• _WHAT IS REQUIRED_
Repeat the listing below in full and exactly. Pictures are to be omitted.

• _DATA FOR PROCESSING_
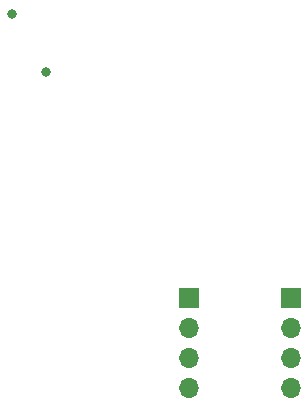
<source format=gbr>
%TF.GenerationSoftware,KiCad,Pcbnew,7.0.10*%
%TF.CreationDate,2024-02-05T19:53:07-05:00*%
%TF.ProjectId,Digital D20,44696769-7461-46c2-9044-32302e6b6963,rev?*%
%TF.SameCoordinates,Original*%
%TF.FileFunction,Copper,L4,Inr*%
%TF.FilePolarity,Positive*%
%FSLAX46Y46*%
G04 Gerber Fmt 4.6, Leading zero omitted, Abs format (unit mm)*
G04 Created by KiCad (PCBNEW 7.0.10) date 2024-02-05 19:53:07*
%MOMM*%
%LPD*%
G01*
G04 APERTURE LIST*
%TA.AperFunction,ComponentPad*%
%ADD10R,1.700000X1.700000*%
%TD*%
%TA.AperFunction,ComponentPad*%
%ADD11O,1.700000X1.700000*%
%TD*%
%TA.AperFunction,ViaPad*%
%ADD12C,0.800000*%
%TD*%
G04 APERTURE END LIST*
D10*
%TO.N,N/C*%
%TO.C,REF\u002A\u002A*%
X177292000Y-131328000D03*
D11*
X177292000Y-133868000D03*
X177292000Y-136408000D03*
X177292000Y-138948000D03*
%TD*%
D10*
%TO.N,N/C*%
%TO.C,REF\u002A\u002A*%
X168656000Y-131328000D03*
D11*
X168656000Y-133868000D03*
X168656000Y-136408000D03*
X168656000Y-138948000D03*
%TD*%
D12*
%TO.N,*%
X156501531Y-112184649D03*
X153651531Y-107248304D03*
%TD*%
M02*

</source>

• _SOLUTION TO THIS TASK_
<source format=gbr>
%TF.GenerationSoftware,KiCad,Pcbnew,7.0.10*%
%TF.CreationDate,2024-02-05T19:53:07-05:00*%
%TF.ProjectId,Digital D20,44696769-7461-46c2-9044-32302e6b6963,rev?*%
%TF.SameCoordinates,Original*%
%TF.FileFunction,Copper,L4,Inr*%
%TF.FilePolarity,Positive*%
%FSLAX46Y46*%
G04 Gerber Fmt 4.6, Leading zero omitted, Abs format (unit mm)*
G04 Created by KiCad (PCBNEW 7.0.10) date 2024-02-05 19:53:07*
%MOMM*%
%LPD*%
G01*
G04 APERTURE LIST*
%TA.AperFunction,ComponentPad*%
%ADD10R,1.700000X1.700000*%
%TD*%
%TA.AperFunction,ComponentPad*%
%ADD11O,1.700000X1.700000*%
%TD*%
%TA.AperFunction,ViaPad*%
%ADD12C,0.800000*%
%TD*%
G04 APERTURE END LIST*
D10*
%TO.N,N/C*%
%TO.C,REF\u002A\u002A*%
X177292000Y-131328000D03*
D11*
X177292000Y-133868000D03*
X177292000Y-136408000D03*
X177292000Y-138948000D03*
%TD*%
D10*
%TO.N,N/C*%
%TO.C,REF\u002A\u002A*%
X168656000Y-131328000D03*
D11*
X168656000Y-133868000D03*
X168656000Y-136408000D03*
X168656000Y-138948000D03*
%TD*%
D12*
%TO.N,*%
X156501531Y-112184649D03*
X153651531Y-107248304D03*
%TD*%
M02*

</source>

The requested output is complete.